Bien plus que les coûts de l’énergie, c’est l’inflation salariale qui inquiète les entreprises pour l’année prochaine. Sur certains marchés d’Europe de l’Est (par ex. la Pologne), les salaires ont augmenté de près de 20% au cours des 12 derniers mois. Les salaires ont aussi fortement augmenté aux États-Unis et, dans les pays européens dans lesquels les syndicats jouent un rôle important (par ex. en Allemagne, en France et en Belgique), les négociations salariales pour l’année prochaine devraient également s’avérer ardues.

Quelles sont les conséquences d’un franc suisse fort?

Les deux principales paires de devises pour les entreprises suisses ayant évolué dans des directions différentes cette année, les effets de change positifs et négatifs se sont, dans une certaine mesure, équilibrés (appréciation de l’USD de 5% en moyenne et dépréciation de l’EUR de presque 7%). Dans l’ensemble, les entreprises suisses ont très certainement profité d’une faible inflation des flux entrants, puisque deux tiers des importations proviennent de l’UE. Par ailleurs, l’inflation salariale à peine perceptible ici profite aux entreprises suisses dont une part importante des collaborateurs travaille au sein de leur siège, alors que ces mêmes entreprises peuvent malgré tout appliquer des augmentations de prix sur leurs marchés à l’étranger. Dans l’ensemble, ce contexte de devises et d’inflation contribue donc à stabiliser autant que possible les marges.
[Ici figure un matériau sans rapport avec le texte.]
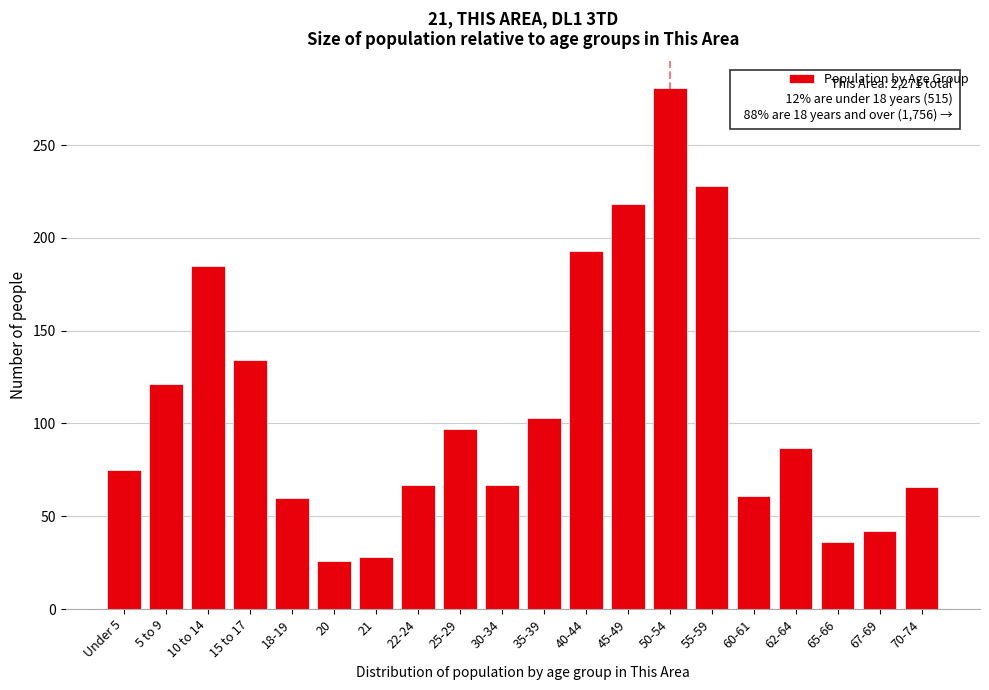

Approximately how many times larger is the value at 67-69 compared to 65-66?

1.2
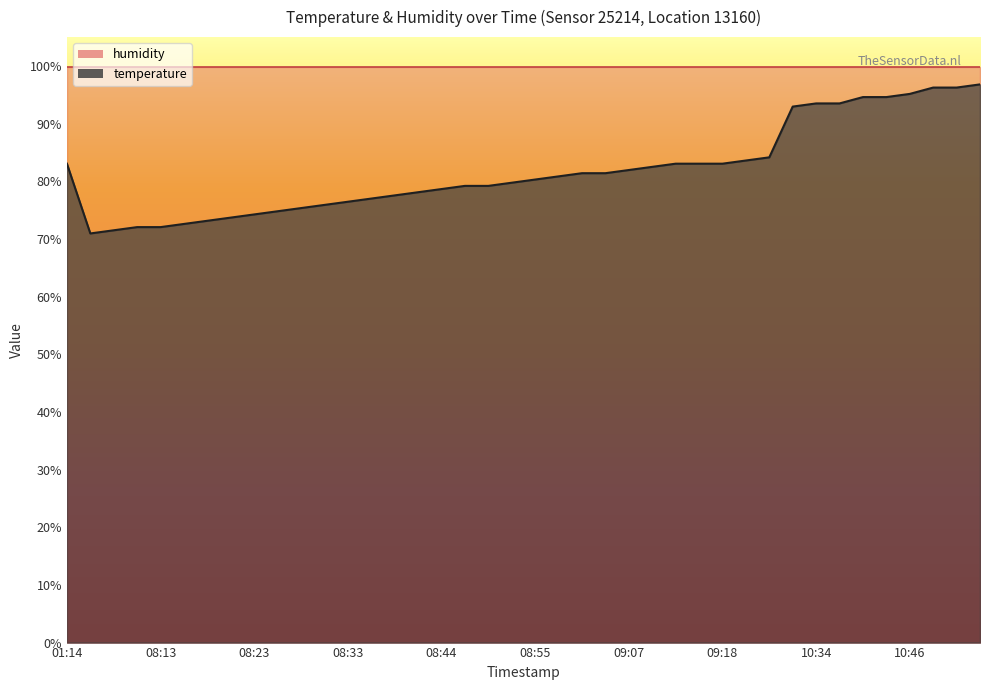

How many lines are shown in the chart?

2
Les valeurs de qualité suisses Mid et Small Cap sont attrayantes

À long terme, les Mid & Small Caps suisses (mesurés au SPI Extra) ont de fortes chances de dépasser le marché global (SPI). Il n’en a toutefois pas été ainsi au cours des trois dernières années. Pendant cette période, les valeurs secondaires ne sont pas parvenues à suivre le rythme du marché global. Dans l’ensemble, la sous-performance repose sur trois périodes, à savoir le quatrième trimestre 2018 (craintes d’une guerre commerciale imminente entre les États-Unis et la Chine), le premier trimestre 2020 (début de la pandémie de COVID-19) ainsi que l’année en cours avec les défis évoqués ci-dessus (inflation, hausse des taux, guerre en Ukraine, augmentation des prix de l’énergie, craintes d’une récession, etc.).
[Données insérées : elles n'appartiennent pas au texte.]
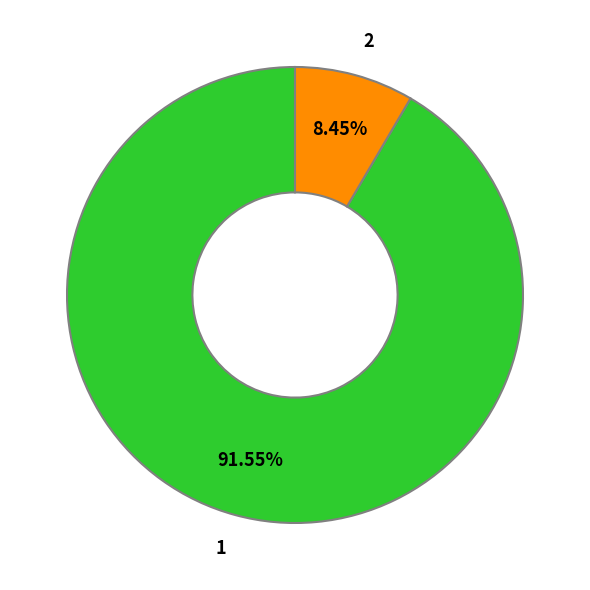

Between 2 and 1, which is larger?

1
D’une manière générale, nous pensons que le segment des valeurs secondaires est bien plus cyclique. C’est pourquoi les cours des actions de ce segment de marché subissent des pressions notamment à l’apparition de craintes d’une récession mondiale. Pourtant, nous sommes convaincus qu’il s’agit d’un phénomène de courte durée. Nous considérons que l’environnement de marché actuel est très intéressant pour les investisseurs ayant un horizon de placement à moyen et long termes. L’évaluation de nombreuses valeurs de qualité suisses issues du segment Mid & Small Cap se situe actuellement de nouveau à un niveau d’entrée intéressant. En début d’année, le rapport cours/bénéfices de ce segment de marché indiquait une prime de plus de 30% sur une moyenne de 15 ans. Actuellement, nous tablons sur une réduction d’environ 5% en raison de la correction du marché. À moyen et long termes, nous pensons que les Mid et Small Caps suisses retrouveront leur vigueur d’origine.